_Selected extract_.
The “lower range” of CMPs is geared towards repeat and/or condition-level deficiencies not constituting immediate jeopardy and is reserved for what CMS terms as “structure or process-oriented conditions (such as OASIS submission requirements)” rather than deficiencies directly related to patient care outcomes. CMS proposes to impose a $4,000 per day CMP for a repeat deficiency and a CMP in the range of $500 to $3,000 for all other deficiencies. CMPs are due and payable 15 days after a final administrative action or after the 60-day period has elapsed and no appeal has been filed.
Directed Plan of Correction
CMS may impose a directed plan of correction when it feels an HHA needs to undertake specific actions to correct a deficiency or when an HHA fails to submit an acceptable plan of correction for cited deficiencies. The directed plan of correction would be developed either by CMS or a temporary manager, with CMS approval. If the HHA failed to achieve compliance within a specified timeframe, CMS would impose one or more alternative sanctions until the HHA either achieved compliance or was terminated.
Directed In-Service Training
CMS may also impose directed in-service training on an HHA’s staff where it feels that education is likely to correct cited deficiencies. CMS may require HHA staff to participate in a program developed by medical and nursing schools, centers for aging and health education centers. The HHA will be responsible for the cost of any directed in-service training. If compliance was not achieved after the training, CMS notes that it might impose “one or more additional sanctions.
CMS may terminate an HHA that fails to comply with the CoP; fails to furnish an acceptable plan of correction within the time allotted by CMS; or fails to relinquish control to a temporary manager, if CMS imposed that sanction. CMS will terminate an HHA that is not in compliance for six months from the last day of a survey that determined noncompliance. Likewise, in situations where immediate jeopardy has been cited, CMS will terminate the HHA’s provider agreement no later than 23 days from the last day of the survey, if the immediate jeopardy has not been removed by the HHA.

_Material supplied_.
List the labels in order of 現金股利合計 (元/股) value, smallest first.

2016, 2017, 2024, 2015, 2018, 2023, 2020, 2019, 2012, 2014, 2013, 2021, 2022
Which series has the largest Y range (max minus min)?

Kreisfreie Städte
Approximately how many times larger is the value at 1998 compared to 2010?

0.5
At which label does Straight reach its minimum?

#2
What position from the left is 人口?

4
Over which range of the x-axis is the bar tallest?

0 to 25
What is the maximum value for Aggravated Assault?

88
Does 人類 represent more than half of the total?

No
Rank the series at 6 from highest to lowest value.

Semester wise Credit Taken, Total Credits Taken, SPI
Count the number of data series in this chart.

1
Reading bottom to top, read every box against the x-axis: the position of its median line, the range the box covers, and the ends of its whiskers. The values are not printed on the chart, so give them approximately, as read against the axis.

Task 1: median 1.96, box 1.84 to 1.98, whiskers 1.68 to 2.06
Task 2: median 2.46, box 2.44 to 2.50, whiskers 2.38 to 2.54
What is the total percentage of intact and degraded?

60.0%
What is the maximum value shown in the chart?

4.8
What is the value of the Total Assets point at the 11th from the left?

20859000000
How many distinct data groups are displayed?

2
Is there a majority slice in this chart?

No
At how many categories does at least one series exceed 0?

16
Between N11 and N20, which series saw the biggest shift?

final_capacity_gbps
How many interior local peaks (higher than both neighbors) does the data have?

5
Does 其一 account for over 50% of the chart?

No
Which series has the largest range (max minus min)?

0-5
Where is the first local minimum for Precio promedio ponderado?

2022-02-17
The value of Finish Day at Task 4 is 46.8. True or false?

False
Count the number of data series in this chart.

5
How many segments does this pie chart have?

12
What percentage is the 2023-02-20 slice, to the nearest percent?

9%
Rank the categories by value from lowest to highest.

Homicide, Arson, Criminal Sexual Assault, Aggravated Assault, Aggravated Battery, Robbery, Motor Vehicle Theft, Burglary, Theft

_Actions to take_.
A. Using the text on CMS sanctions for home health agencies, decide whether each statement agrees with it. Answer yes or no for each, and quote the deciding words.
(i) The home health agency pays for any directed in-service training.
(ii) CMPs are due 30 days after a final administrative action.
(iii) Only CMS can develop a directed plan of correction.
B. Resume the text on CMS sanctions for home health agencies, picking up right after its last sentence.

_Task-by-task outputs_.
A.
(i) Yes: "The HHA will be responsible for the cost of any directed in-service training."
(ii) No: "CMPs are due and payable 15 days after a final administrative action"
(iii) No: "The directed plan of correction would be developed either by CMS or a temporary manager, with CMS approval."

B.
Providers subject to any of the alternative sanctions mentioned above, including CMPs, have several options. They may challenge CMS’ basis for imposing a sanction by: 1) filing an appeal with the HHS Departmental Appeals Board; and/or 2) seek an Informal Dispute Resolution (IDR) within 10 calendar days of receipt of the Statement of Deficiencies; or, 3) in the case of a CMP, waive their right to a hearing and pay 65% of the total CMP imposed. There are strict requirements governing an HHA’s choices. For example, a request for a hearing must be filed within 60 calendar days following receipt of CMS notice of imposition of CMP. Receipt is presumed to occur five days after the date on the notice, unless CMS can demonstrate an earlier receipt. HHAs that elect to waive their right to a hearing must notify CMS within 60 calendar days “from the date of the notice” imposing the CMP.
HHAs need to be aware that in order to meet the requirements concerning appeals, they must identify the specific issues as well as findings of fact and conclusions of law with which they disagree. HHAs must also state the basis for their disagreement with those findings of fact and conclusions of law. Providers who do not meet the regulatory requirements concerning the content of a hearing request run the risk of having CMS seek a dismissal of their appeal by an administrative law judge before they even present their case. As noted above, the only sanction CMS can impose at this time is termination. Once CMS adds the alternative sanctions mandated by OBRA ’87 to its quiver of arrows, providers will be subject to those sanctions. As such, providers should anticipate increased enforcement activity and submit any appropriate comments concerning the proposed rule to CMS before the September 4, 2012 deadline.